Exercise passage:
Mark P. Dangelo: The Rapid Phase Shift of Organizational Competencies and Operational Mindsets

Mark P. Dangelo is Chief Innovation Officer with Innovation Expertus, Cleveland, Ohio, responsible for leading and managing global experiential teams for business transformations, digital projects and innovation-based advisory services. He is also president of MPD Organizations LLC and an adjunct professor of graduate studies in innovation and entrepreneurship at John Carroll University. He is the author of five innovation books and numerous articles and a regular contributor to MBA NewsLink. He can be reached at mark@mpdangelo.com or at 440/725-9402.

Mark P. Dangelo

Financial services and mortgage firms were created on the transactional model—deposits, loans, savings, investments and yes, foreclosures and bankruptcies.  FSM leaders crafted derivations of traditional paper-based transactions (e.g., e-paper) moving them into the digital world often with little purpose except for digitization.

Dataset extract:
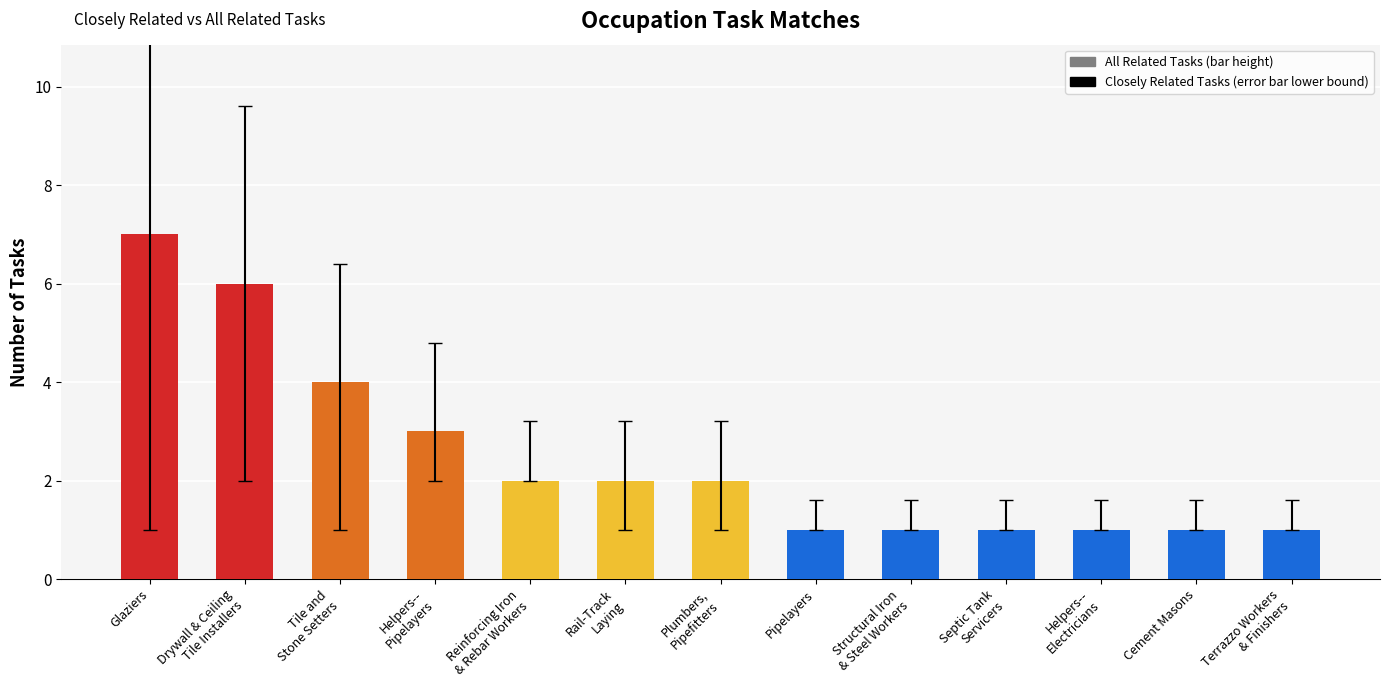

What is the value of the 5th bar from the left?

2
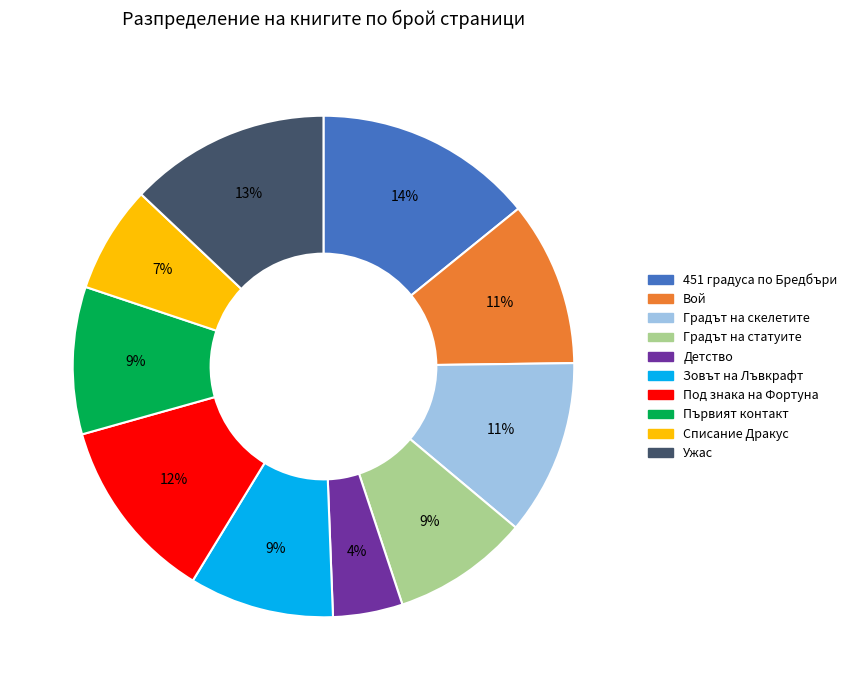

To the nearest percent, what is the difference between the largest and smallest slice percentages?

10%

Actions to take:
1. From the Dangelo article above the listing, return the passage starting with "Mark P. Dangelo is" and going on through "at mark@mpdangelo.com or at 440/725-9402.".
2. In the Dangelo article, at which university is Mark P. Dangelo an adjunct professor?

List of solutions:
1.
Mark P. Dangelo is Chief Innovation Officer with Innovation Expertus, Cleveland, Ohio, responsible for leading and managing global experiential teams for business transformations, digital projects and innovation-based advisory services. He is also president of MPD Organizations LLC and an adjunct professor of graduate studies in innovation and entrepreneurship at John Carroll University. He is the author of five innovation books and numerous articles and a regular contributor to MBA NewsLink. He can be reached at mark@mpdangelo.com or at 440/725-9402.

2. John Carroll University